• _WHAT TO PRODUCE_:
At the line containing "left:0; top:458px; width:545px;", begin retyping, and stop after the last line of the data; add nothing.

**** DATASET ENTRIES

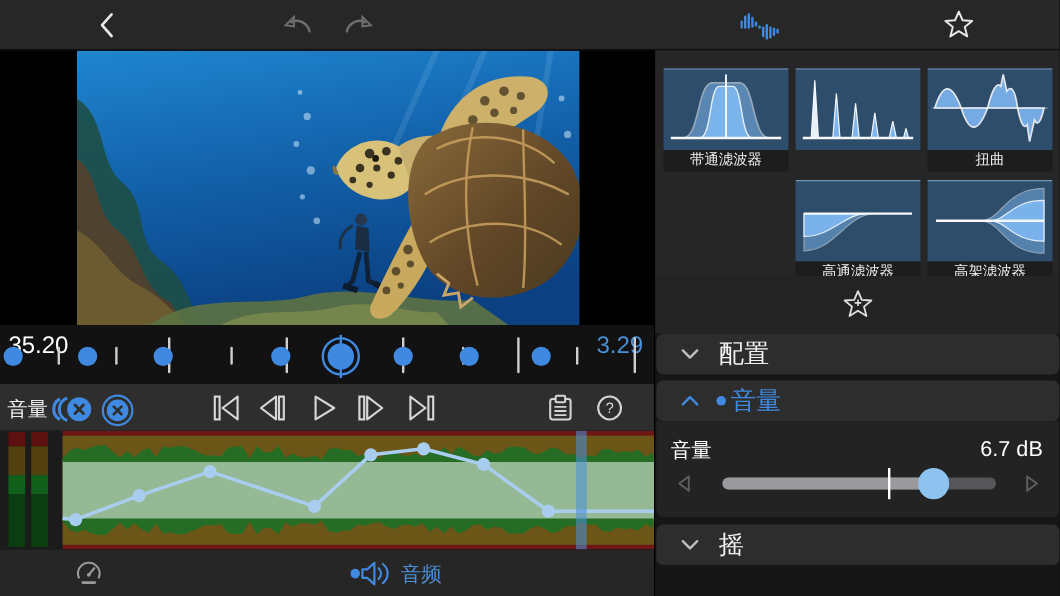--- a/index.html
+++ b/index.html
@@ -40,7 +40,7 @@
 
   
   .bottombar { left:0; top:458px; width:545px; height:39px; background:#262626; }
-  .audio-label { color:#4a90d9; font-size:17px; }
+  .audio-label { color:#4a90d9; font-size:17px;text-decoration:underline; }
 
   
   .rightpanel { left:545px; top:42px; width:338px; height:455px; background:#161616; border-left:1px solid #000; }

********

• _TASK OUTPUT_:
   .bottombar { left:0; top:458px; width:545px; height:39px; background:#262626; }
-  .audio-label { color:#4a90d9; font-size:17px; }
+  .audio-label { color:#4a90d9; font-size:17px;text-decoration:underline; }
 
   
   .rightpanel { left:545px; top:42px; width:338px; height:455px; background:#161616; border-left:1px solid #000; }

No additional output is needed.